The defense lawyers filed the juror’s signed statement in court the next day.

Only a unanimous jury can convict and impose a death sentence in Georgia, and the law has long recognized that misconduct by a single juror requires reversal. The juror’s stunning admission of racially biased views, including his view of the defendant, should have led to a hearing and a new trial. Instead, Tharpe faces possible execution next Tuesday, September 26, 2017.

In what threatens to be a grave miscarriage of justice, no court has ever considered the testimony about this misconduct. The federal courts must act now under the law’s constitutional promise of equality and fairness and reopen his case so that his claim of racial bias can finally be heard.

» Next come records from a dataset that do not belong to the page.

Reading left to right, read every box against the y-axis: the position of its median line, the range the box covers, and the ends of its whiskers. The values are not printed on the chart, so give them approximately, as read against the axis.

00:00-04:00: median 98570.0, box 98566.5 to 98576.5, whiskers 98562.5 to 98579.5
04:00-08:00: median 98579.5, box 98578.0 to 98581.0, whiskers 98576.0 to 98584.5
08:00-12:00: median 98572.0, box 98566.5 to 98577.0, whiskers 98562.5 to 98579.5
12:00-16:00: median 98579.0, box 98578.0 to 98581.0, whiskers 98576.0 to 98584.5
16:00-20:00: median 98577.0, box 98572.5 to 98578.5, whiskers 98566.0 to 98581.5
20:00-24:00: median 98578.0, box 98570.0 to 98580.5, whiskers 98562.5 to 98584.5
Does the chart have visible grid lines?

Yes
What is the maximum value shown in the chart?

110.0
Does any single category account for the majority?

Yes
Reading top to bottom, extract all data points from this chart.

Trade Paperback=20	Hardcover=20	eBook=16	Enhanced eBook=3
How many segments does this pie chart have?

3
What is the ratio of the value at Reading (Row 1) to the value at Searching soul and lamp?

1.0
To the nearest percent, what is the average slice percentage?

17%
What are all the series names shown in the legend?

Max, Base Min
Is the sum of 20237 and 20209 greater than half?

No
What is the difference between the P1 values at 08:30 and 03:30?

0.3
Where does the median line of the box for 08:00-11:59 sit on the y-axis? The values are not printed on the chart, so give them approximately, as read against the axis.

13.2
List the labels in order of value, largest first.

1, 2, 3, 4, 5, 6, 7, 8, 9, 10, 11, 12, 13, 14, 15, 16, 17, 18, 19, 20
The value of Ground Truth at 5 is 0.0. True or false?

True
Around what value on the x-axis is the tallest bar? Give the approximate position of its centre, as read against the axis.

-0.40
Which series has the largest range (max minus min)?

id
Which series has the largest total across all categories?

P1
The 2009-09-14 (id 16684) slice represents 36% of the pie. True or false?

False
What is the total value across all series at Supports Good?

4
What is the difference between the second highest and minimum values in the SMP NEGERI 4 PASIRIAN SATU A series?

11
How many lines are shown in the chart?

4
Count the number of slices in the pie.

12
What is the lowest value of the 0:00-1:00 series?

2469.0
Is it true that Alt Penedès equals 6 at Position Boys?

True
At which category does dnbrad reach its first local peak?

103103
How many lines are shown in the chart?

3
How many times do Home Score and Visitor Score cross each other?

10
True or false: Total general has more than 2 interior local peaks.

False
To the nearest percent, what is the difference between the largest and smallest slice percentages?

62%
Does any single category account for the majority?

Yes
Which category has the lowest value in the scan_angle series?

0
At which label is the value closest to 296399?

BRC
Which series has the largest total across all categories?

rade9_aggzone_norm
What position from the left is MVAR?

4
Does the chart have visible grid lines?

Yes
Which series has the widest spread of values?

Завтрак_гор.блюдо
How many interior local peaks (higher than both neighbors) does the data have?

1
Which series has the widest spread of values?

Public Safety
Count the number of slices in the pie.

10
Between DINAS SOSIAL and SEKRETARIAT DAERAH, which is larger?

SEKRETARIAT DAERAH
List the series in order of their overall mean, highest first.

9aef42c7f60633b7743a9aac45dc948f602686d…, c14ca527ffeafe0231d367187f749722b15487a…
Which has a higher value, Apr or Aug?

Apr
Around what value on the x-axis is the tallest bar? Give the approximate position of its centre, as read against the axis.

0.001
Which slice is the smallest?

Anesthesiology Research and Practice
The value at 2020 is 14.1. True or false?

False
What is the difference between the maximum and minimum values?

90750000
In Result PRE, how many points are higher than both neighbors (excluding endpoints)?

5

What should have happened in 1998 is that the then-elected prosecutor for the Ocmulgee District, Joseph Briley, and the Georgia Attorney General should have responded to the juror’s affidavit by announcing they would not tolerate racial bias in capital sentencing and agreeing that Tharpe should get a new trial.

Instead, counsel from the Georgia Attorney General’s office responded by trying to minimize the juror’s statements and asking the court to ignore the bias. First, they went to see the juror the next day after reading his statements of racial bias and obtained a new statement. In this new statement, the juror did not deny what he said about Black people or Tharpe. Instead, he complained that the lawyers were not clear enough about their purpose in talking with him and that he had been drunk when he talked with the lawyers.

The state attorneys then came to court and argued that the racial bias of the juror should be irrelevant to Tharpe’s death sentence because the law should not permit investigation into racial bias by jurors after the verdict. Unfortunately, this response was hardly surprising. Georgia’s Attorney General’s office had years of practice defending racially tainted capital cases from Mr. Briley’s office.

How do we know that capital prosecutions in Briley’s office were contaminated by racial discrimination? He put it in writing.

In 1978, Briley wrote an “infamous” handwritten memo instructing the clerk’s office on how to reduce the number of Black people and women on juries without detection. In other words, he explained how to discriminate and get away with it. He also repeatedly removed qualified Blacks from jury service in violation of the constitutional prohibition of using race in jury selection. Although it is notoriously difficult to show purposeful discrimination in jury selection because of the wide deference afforded to prosecutors, courts found that Briley’s actions in fact met the high burden of proof required.

During his 20-year tenure between 1974 and 1994, Briley tried 33 capital cases — 24 of which were against Black defendants like Tharpe. In the cases with Black defendants, 90 percent of the jurors Briley removed from serving in these capital cases were Black.

In Tharpe’s case, the state court ruled that the noxious statements by the juror were inadmissible because the law protects jury verdicts as unimpeachable. In other words, even where there is smoking-gun proof that one or more jurors used racially biased decision-making, courts will not reopen jury verdicts. The state court denied the claim on the wrong theory that jurors should not be permitted to testify about how their racial bias affected the verdict.

This question — whether courts should revisit jury verdicts when presented with proof of racial bias by a juror in decision making — was answered with a resounding yes earlier this year in the Supreme Court case, Pena-Rodriquez v. Colorado. In a 5–3 decision, the justices ruled that it “must become the heritage of our Nation to rise above the racial classifications that are so inconsistent with our commitment to the equal dignity of all persons.”

Tharpe’s appeals proceeded through state and federal courts without any court ever considering whether the juror’s profoundly troubling remarks violated the Constitution. Even though Pena-Rodriguez makes clear that Tharpe should receive a hearing, halting his execution and reopening his federal case requires that he show extraordinary circumstances. The Supreme Court ruled in another case this year, Buck v. Davis, that the “noxious strain of racial prejudice” constituted extraordinary circumstances that required the reopening of federal habeas proceedings.

Halting Tharpe’s execution today should be an easy call. Reopening his case and allowing a court to rule on the proof of racial taint by the juror in Tharpe’s case is the only path forward commensurate with recognition of equal dignity of all. Keith Tharpe deserves a new trial before a jury of his peers. Otherwise, we will condone a criminal justice system that allows racial animus to influence matters of life and death.

The views and opinions expressed in this article are mine and do not necessarily reflect the views of the Fair Punishment Project.